Bishop is unable to argue the counter-factual, however, and it's possible that Cornell could be an even greater institution if there was more cooperation, say, in public health research and programs across the colleges. As I've written before there can be very high costs to decentralization.
“If [schools] are successful, they should continue,” Bishop said. “If they’re not, then the provost should decide, 'I can’t subsidize these guys so they are going to go down.' ”
Bishop's comment is also striking because as a contract college professor he surely knows that four of Cornell's schools would not be 'pulling their own weight' were it not for funding from the state of New York. And anybody have any thoughts as to how much student demand there would be for ILR were it not for the discounted tuition?
At any rate, the article goes on to report that Cornell still hasn't figured out how it's going to implement its centralized budget process just yet:
The fears Bishop and others expressed have not come to fruition at Cornell, because the university hasn’t adopted the task force’s recommendations, said Elmira Mangum, Cornell’s vice president for budget and planning. At the same time, the university is reviewing its budget policies and aiming to develop a system that is more transparent and standardized across colleges, she said.“We’re still wrestling with this on campus in terms of what we can do,” she said. “It’s by no means settled yet. I wish it was.”

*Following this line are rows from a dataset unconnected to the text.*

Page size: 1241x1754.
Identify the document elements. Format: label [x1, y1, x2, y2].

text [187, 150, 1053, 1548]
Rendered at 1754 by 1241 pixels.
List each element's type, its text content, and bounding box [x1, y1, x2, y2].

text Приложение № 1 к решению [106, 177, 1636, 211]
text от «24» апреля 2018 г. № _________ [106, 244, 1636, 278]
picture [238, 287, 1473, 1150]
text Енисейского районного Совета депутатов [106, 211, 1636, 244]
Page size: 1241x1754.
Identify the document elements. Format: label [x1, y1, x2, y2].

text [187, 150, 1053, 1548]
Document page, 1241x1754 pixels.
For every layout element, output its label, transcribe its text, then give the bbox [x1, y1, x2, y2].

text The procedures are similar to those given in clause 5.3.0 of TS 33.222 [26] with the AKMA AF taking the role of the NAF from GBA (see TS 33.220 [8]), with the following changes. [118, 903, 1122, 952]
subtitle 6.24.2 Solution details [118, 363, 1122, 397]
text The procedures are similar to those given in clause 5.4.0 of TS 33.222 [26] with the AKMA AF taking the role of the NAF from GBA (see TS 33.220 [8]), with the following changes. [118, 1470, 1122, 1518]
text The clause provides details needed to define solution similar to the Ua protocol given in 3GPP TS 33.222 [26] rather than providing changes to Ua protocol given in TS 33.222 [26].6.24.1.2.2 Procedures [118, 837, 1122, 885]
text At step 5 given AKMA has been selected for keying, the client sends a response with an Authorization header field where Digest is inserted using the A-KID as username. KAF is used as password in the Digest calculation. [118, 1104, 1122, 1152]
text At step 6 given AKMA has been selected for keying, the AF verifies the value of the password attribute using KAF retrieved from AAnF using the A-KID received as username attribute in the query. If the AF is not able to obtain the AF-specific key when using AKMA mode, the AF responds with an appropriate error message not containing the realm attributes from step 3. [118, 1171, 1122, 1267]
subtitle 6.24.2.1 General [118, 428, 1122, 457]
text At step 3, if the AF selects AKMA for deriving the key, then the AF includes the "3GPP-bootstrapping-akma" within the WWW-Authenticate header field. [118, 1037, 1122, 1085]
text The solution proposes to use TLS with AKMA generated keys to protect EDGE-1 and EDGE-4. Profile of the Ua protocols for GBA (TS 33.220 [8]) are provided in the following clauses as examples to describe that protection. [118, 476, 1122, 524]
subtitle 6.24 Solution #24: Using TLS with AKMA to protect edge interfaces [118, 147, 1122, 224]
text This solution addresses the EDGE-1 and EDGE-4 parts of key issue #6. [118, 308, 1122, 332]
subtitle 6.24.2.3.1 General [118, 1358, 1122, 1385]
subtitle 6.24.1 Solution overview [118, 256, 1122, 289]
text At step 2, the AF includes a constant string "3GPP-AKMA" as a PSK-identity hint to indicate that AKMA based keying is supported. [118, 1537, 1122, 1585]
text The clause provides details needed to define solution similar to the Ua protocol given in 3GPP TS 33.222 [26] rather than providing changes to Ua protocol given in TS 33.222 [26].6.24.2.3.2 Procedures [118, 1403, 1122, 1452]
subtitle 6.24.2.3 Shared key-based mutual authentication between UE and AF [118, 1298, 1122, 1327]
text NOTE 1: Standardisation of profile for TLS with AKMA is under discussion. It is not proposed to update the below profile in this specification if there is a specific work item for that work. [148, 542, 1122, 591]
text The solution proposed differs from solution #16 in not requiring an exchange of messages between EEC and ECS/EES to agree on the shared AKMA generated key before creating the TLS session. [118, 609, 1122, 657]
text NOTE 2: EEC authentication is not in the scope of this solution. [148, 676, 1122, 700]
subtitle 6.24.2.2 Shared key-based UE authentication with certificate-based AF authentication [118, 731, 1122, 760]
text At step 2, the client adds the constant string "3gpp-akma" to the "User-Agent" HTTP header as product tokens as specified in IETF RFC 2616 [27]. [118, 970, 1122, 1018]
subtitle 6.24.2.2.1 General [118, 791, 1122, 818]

Because several of Cornell’s colleges are state-supported, the university's budgetary options are necessarily limited. The four state-supported colleges are statutorily obligated to retain their own tuition revenues, necessarily instilling those units with one of the hallmarks of an RCM system. At the same time, Mangum says that only the law school and the Samuel Curtis Johnson Graduate School of Management function independently as “tubs,” controlling revenues and expenditures independently.
“I think what most people want to know is that they will be treated fairly, and they can understand [the budget process] and they will be accountable,” Mangum said.
Economic pressures, she added, are another incentive for rethinking how budgeting is done.
“I think that’s probably what is [compelling] a lot of people to examine how they actually allocate their resources,” she said, “and on what basis they should allocate those resources.”
Let's hope that examination comes sooner rather than later.